For the entries that follow, restate word for word the line containing "Ghat, Thokar No. 14", the line containing "Ghat, Shyam Ghat, Yamuna", and every line that lies between them.

** Source material **
---------------
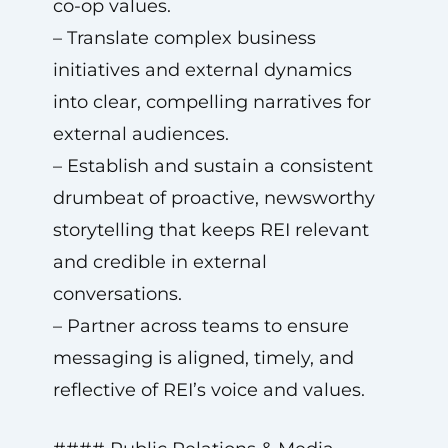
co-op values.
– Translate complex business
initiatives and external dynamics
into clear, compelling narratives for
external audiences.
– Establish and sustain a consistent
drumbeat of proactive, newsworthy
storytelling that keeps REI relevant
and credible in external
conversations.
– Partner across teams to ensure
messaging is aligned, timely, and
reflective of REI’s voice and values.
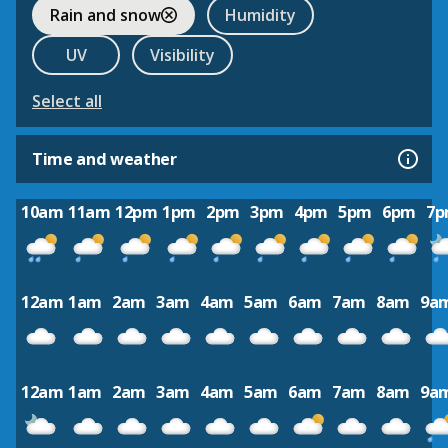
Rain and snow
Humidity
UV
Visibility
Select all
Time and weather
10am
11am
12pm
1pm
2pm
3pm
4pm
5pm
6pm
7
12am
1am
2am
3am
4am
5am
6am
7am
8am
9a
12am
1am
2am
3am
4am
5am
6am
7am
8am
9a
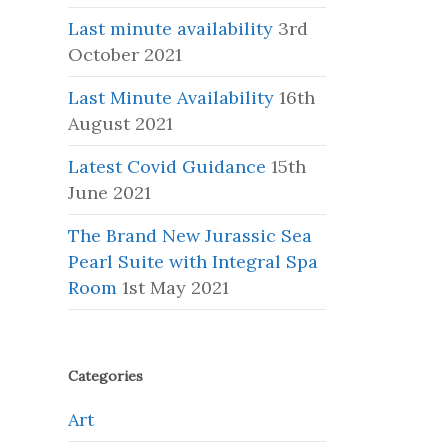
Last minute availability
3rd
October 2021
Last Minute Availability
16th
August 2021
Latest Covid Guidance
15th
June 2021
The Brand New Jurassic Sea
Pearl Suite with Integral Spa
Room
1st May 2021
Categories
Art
---------------
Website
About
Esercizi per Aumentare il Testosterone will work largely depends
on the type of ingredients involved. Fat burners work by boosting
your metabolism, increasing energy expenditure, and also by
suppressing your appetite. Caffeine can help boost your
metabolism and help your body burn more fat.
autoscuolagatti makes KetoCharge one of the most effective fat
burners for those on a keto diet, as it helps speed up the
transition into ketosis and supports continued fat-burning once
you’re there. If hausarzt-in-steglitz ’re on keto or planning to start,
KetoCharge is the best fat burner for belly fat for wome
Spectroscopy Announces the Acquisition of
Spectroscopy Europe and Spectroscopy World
---------------
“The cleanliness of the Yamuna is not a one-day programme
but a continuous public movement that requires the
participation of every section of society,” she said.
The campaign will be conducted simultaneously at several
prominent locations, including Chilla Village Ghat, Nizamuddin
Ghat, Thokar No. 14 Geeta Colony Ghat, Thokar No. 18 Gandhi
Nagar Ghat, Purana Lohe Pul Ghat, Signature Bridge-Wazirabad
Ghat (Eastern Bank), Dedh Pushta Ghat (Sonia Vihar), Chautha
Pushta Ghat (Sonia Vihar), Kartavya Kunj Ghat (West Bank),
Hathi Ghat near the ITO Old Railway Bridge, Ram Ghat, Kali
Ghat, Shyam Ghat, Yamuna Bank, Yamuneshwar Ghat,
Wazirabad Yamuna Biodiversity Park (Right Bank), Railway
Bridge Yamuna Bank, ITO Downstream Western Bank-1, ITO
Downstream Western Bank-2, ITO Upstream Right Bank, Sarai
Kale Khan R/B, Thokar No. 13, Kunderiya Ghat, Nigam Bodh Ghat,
---------------
** Answer to the exercise **
Ghat, Thokar No. 14 Geeta Colony Ghat, Thokar No. 18 Gandhi
Nagar Ghat, Purana Lohe Pul Ghat, Signature Bridge-Wazirabad
Ghat (Eastern Bank), Dedh Pushta Ghat (Sonia Vihar), Chautha
Pushta Ghat (Sonia Vihar), Kartavya Kunj Ghat (West Bank),
Hathi Ghat near the ITO Old Railway Bridge, Ram Ghat, Kali
Ghat, Shyam Ghat, Yamuna Bank, Yamuneshwar Ghat,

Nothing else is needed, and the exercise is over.